#### What you have to do
Repeat, exactly and alone, every line from the line that contains "wrist: (367, 454)" to the end of the entries.
:: Input for this task
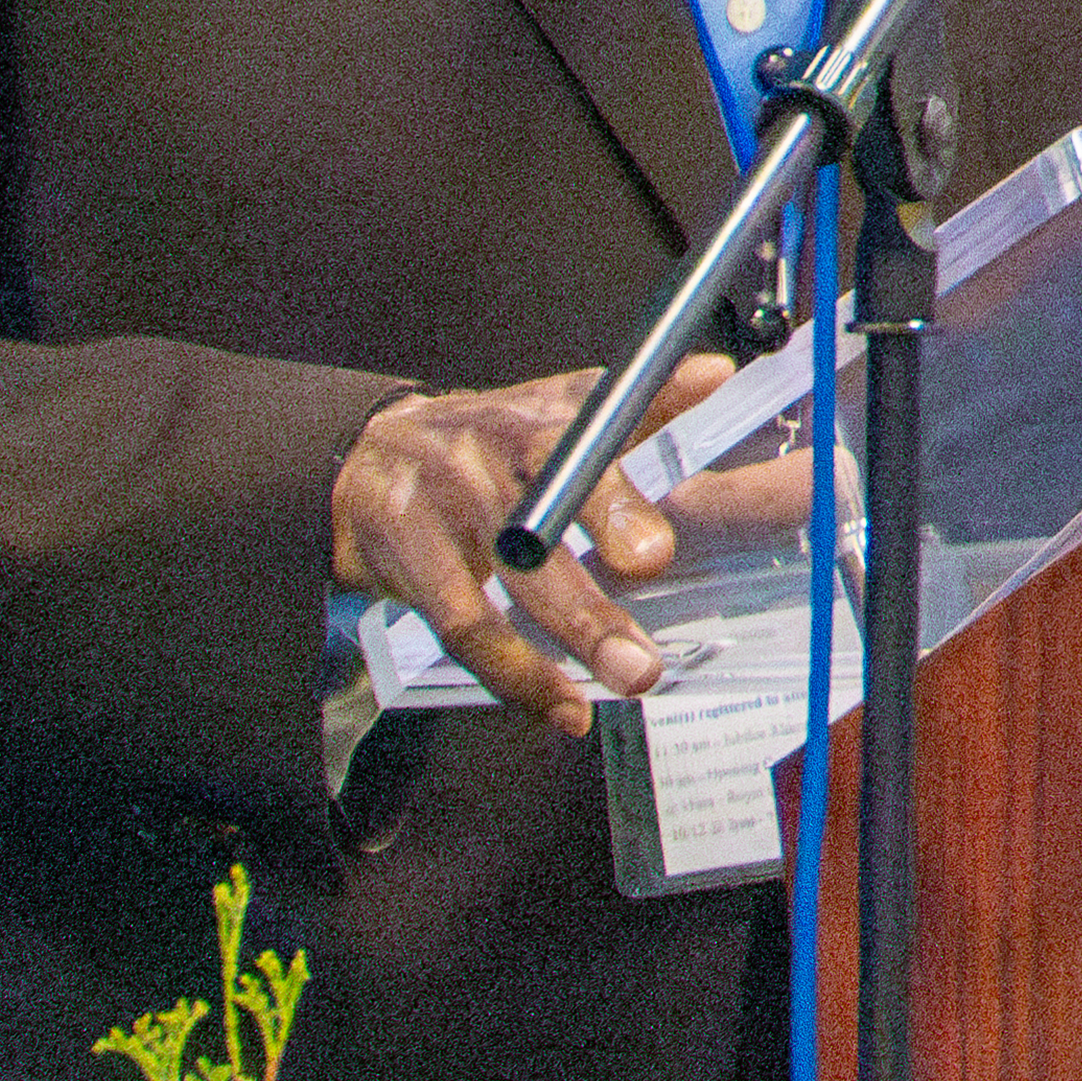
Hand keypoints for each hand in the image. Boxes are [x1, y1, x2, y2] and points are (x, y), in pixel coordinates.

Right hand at [330, 355, 734, 731]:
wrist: (367, 454)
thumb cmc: (491, 436)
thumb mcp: (563, 408)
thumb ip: (643, 402)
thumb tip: (714, 374)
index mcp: (531, 424)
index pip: (572, 455)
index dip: (612, 505)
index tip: (653, 556)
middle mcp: (481, 468)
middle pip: (534, 538)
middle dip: (589, 608)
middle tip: (641, 662)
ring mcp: (439, 519)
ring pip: (498, 595)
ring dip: (556, 652)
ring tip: (619, 686)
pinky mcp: (406, 569)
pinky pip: (461, 629)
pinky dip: (514, 675)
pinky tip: (560, 707)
::::
#### Result
wrist: (367, 454)
thumb cmc: (491, 436)
thumb mcp: (563, 408)
thumb ip: (643, 402)
thumb tip: (714, 374)
index mcp: (531, 424)
index pip: (572, 455)
index dip: (612, 505)
index tip: (653, 556)
middle mcp: (481, 468)
middle pip: (534, 538)
middle dip: (589, 608)
middle tip: (641, 662)
ring mcp: (439, 519)
ring pip: (498, 595)
ring dip: (556, 652)
ring tip: (619, 686)
pinky mcp: (406, 569)
pinky pip: (461, 629)
pinky dip: (514, 675)
pinky tip: (560, 707)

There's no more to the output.